Task directions – Please make an exact copy of the listing, without the pictures.

Data for review –
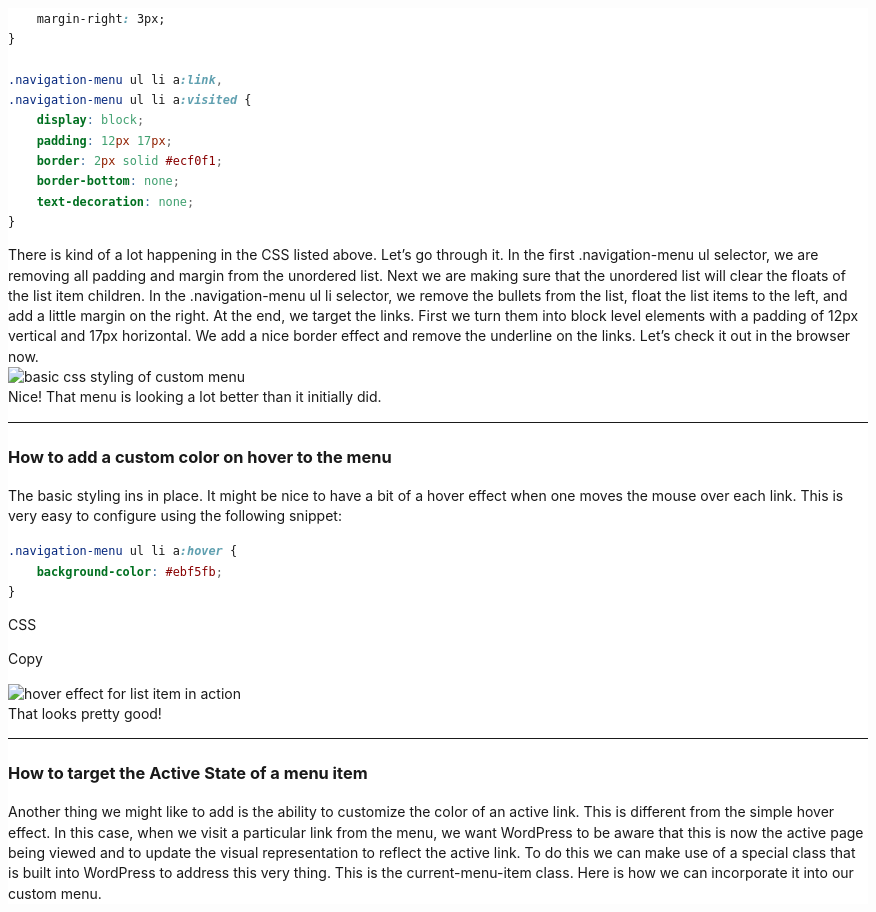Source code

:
 ```css
    margin-right: 3px;
}

.navigation-menu ul li a:link,
.navigation-menu ul li a:visited {
    display: block;
    padding: 12px 17px;
    border: 2px solid #ecf0f1;
    border-bottom: none;
    text-decoration: none;
}
```


There is kind of a lot happening in the CSS listed above. Let’s go through it. In the first .navigation-menu ul selector, we are removing all padding and margin from the unordered list. Next we are making sure that the unordered list will clear the floats of the list item children. In the .navigation-menu ul li selector, we remove the bullets from the list, float the list items to the left, and add a little margin on the right. At the end, we target the links. First we turn them into block level elements with a padding of 12px vertical and 17px horizontal. We add a nice border effect and remove the underline on the links. Let’s check it out in the browser now.  
![basic css styling of custom menu](https://vegibit.com/wp-content/uploads/2017/06/basic-css-styling-of-custom-menu.gif)  
Nice! That menu is looking a lot better than it initially did.

----------

### How to add a custom color on hover to the menu

The basic styling ins in place. It might be nice to have a bit of a hover effect when one moves the mouse over each link. This is very easy to configure using the following snippet:

```css
.navigation-menu ul li a:hover {
    background-color: #ebf5fb;
}
```

CSS

Copy

![hover effect for list item in action](https://vegibit.com/wp-content/uploads/2017/06/hover-effect-for-list-item-in-action.gif)  
That looks pretty good!

----------

### How to target the Active State of a menu item

Another thing we might like to add is the ability to customize the color of an active link. This is different from the simple hover effect. In this case, when we visit a particular link from the menu, we want WordPress to be aware that this is now the active page being viewed and to update the visual representation to reflect the active link. To do this we can make use of a special class that is built into WordPress to address this very thing. This is the current-menu-item class. Here is how we can incorporate it into our custom menu.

Output of the exercise –
Source code

:
 ```css
    margin-right: 3px;
}

.navigation-menu ul li a:link,
.navigation-menu ul li a:visited {
    display: block;
    padding: 12px 17px;
    border: 2px solid #ecf0f1;
    border-bottom: none;
    text-decoration: none;
}
```


There is kind of a lot happening in the CSS listed above. Let’s go through it. In the first .navigation-menu ul selector, we are removing all padding and margin from the unordered list. Next we are making sure that the unordered list will clear the floats of the list item children. In the .navigation-menu ul li selector, we remove the bullets from the list, float the list items to the left, and add a little margin on the right. At the end, we target the links. First we turn them into block level elements with a padding of 12px vertical and 17px horizontal. We add a nice border effect and remove the underline on the links. Let’s check it out in the browser now.  
![basic css styling of custom menu](https://vegibit.com/wp-content/uploads/2017/06/basic-css-styling-of-custom-menu.gif)  
Nice! That menu is looking a lot better than it initially did.

----------

### How to add a custom color on hover to the menu

The basic styling ins in place. It might be nice to have a bit of a hover effect when one moves the mouse over each link. This is very easy to configure using the following snippet:

```css
.navigation-menu ul li a:hover {
    background-color: #ebf5fb;
}
```

CSS

Copy

![hover effect for list item in action](https://vegibit.com/wp-content/uploads/2017/06/hover-effect-for-list-item-in-action.gif)  
That looks pretty good!

----------

### How to target the Active State of a menu item

Another thing we might like to add is the ability to customize the color of an active link. This is different from the simple hover effect. In this case, when we visit a particular link from the menu, we want WordPress to be aware that this is now the active page being viewed and to update the visual representation to reflect the active link. To do this we can make use of a special class that is built into WordPress to address this very thing. This is the current-menu-item class. Here is how we can incorporate it into our custom menu.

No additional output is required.